Le pays que nous traversions avait évidemment formé autrefois une immense embouchure par laquelle la Loire précipitait ses eaux vers l’Océan. Entrecoupant alors de ses canaux tout l’espace compris entre Paimbœuf et le Sillon, le fleuve avait peu à peu grossi les atterrissements de sa rive droite. Là étaient venus s’entasser les sables et les limons changés aujourd’hui en prairies; le remous y avait conduit les arbres arrachés par l’inondation, et que l’on trouvait encore enfouis sous le sol qui leur avait donné la couleur de l’ébène; c’était la Loire enfin qui avait fait naître, puis détruit les forêts marécageuses dont la décomposition formait maintenant cette gigantesque tourbière de plus de vingt lieues de contour, connue sous le nom de grande Bryère.
Les traces de ce long effort des eaux étaient partout visibles autour de nous. La plaine entière avait l’aspect d’un lac récemment desséché. Sur l’aride fond de la tourbière s’élevaient de loin en loin, comme des corbeilles, des groupes d’îles verdoyantes que des chaussées reliaient l’un à l’autre. L’aspect de ces îles avait quelque chose de paisible, de sauvage qui reposait le regard. Au milieu de touffes d’ormeaux se dressaient des toits de chaume tellement déformés par les graments, les liserons et les saxifrages, qu’on les eût pris, à distance, pour des rocs creusés; les allouettes de mer et les cobrégeaux (courlis gris) tournoyaient autour de ces oasis rustiques avec des cris joyeusement aigus, et sur le penchant des îlots, paissaient des brebis d’un noir rougeâtre dont les bêlements se répondaient. Les lueurs du soir commençaient à teindre l’horizon; nous tournions le plateau parsemé de hameaux et de bocages. Tout-à-coup, au versant des îles verdoyantes que nous venions de côtoyer, se déploya la grande Bryère.
Qu’on se figure un désert, non de sable, mais d’éponge calcinée, au-dessus duquel flotte perpétuellement une brume lourde et fétide. Le terrain cahoteux forme des monticules et des vallées; mais vous montez en vain, les hauteurs n’ont pas de brises plus fraîches; vous avez beau descendre, les vallées n’ont pas d’ombrages plus verts. Toujours vous retrouvez la même teinte, la même atmosphère, la même stérilité. Partout s’étend un linceul roux tacheté de carex rigides; c’est l’uniformité dans son plus implacable ennui. Le sol pulvérulent fuit sous les pieds et en garde l’empreinte; les flaques d’eau, sans chatoiements, ressemblent à des mares d’encre; on dirait les lacs infernaux décrits par Virgile. Évidemment les flots de l’Averne ont passé là; et l’entrée du Tartare doit être proche.

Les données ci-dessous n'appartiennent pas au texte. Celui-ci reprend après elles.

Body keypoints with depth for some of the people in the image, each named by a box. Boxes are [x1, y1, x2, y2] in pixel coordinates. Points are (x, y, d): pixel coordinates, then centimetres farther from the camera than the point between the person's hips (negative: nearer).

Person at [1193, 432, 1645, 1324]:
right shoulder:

Nous apercevions, de temps en temps, quelques paysans occupés à couper la tourbe. Vêtus de berlinge brun, leurs longs cheveux pendant jusque sur leurs épaules, le visage imprégné de poussière et de fumée, ils semblaient eux-mêmes faire partie de la tourbière; on eût dit qu’ils sortaient de ce sol noirâtre comme la nation de Cadmus des champs thébains.
Cependant notre caravane continuait sa route. Derrière notre belle saulnière, portant son élégant costume à couleurs éclatantes, venaient les mules, la tête ornée de branches vertes cueillies sur le chemin, puis Pierre-Louis, vêtu de toile fine et blanche. Il marchait en sifflant une mélodie champêtre qu’accompagnaient les tintements des grelots et les claquements cadencés de son fouet. Tout cet ensemble avait quelque chose de frais et de galant qui contrastait singulièrement avec notre entourage; c’était comme un rayon de lumière, de grâce et de gaieté traversant les ténèbres de l’ennui. Je ne pus m’empêcher de le dire à Jeanne; elle répondit par un hochement de tête méditatif.

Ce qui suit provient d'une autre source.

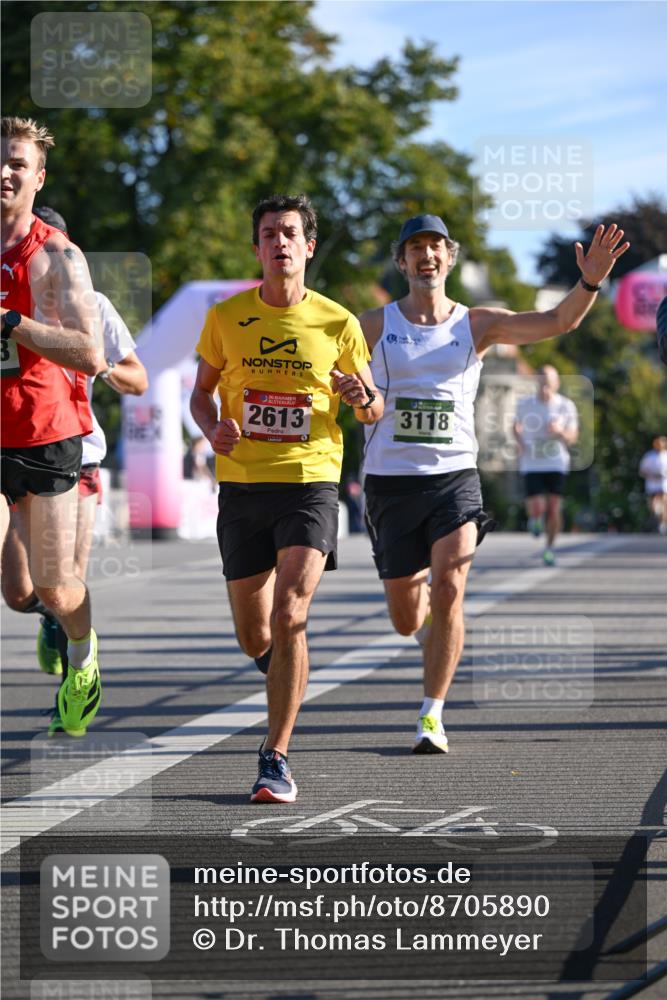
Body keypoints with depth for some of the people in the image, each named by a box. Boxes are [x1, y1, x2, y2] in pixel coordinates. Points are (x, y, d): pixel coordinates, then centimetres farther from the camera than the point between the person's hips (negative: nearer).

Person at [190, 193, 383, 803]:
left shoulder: (338, 324, 1)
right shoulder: (226, 317, 4)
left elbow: (374, 411, 11)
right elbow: (202, 392, 14)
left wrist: (364, 398, -13)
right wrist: (213, 428, -8)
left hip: (311, 483, -2)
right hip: (242, 484, 2)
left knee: (289, 618, -18)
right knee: (254, 639, 6)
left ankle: (276, 759, -9)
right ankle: (286, 663, 45)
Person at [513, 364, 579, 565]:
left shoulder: (566, 406, -3)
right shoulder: (524, 404, -1)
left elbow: (573, 438, 0)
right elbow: (517, 425, 18)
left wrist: (560, 432, -21)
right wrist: (519, 441, -2)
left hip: (556, 465, 0)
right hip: (531, 465, 0)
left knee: (553, 509, -3)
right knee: (536, 509, -12)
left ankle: (549, 548, 17)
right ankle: (535, 519, 26)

—Oui, reprit-elle à demi-voix, la Bryère, ne rit pas à ceux qui la voient pour la première fois; mais elle ressemble aux femmes vieillies dans le ménage, qui ont plus de mérite que de beauté. Cette vilaine campagne, voyez-vous, fait vivre quasiment onze paroisses.
—Vous l’avez habitée long-temps? demandai-je.
—Quatorze années, dit la jeune femme en promenant sur l’aride désert un regard brillant, et ce ne sont pas les plus mauvais jours de ma vie. J’avais une coiffe de toile rousse et une jupe de berlinge, mais pas de soucis! On a beau dire, allez, le bon Dieu n’a encore rien inventé de mieux que la jeunesse.
—Ainsi vous regrettez le passé?
—Je ne regrette rien, monsieur, je me rappelle, voilà tout. Ah! fallait voir les belles corvées que nous faisions dans la Bryère, quand je venais pour y enlever la pélette[13] avec Gratien.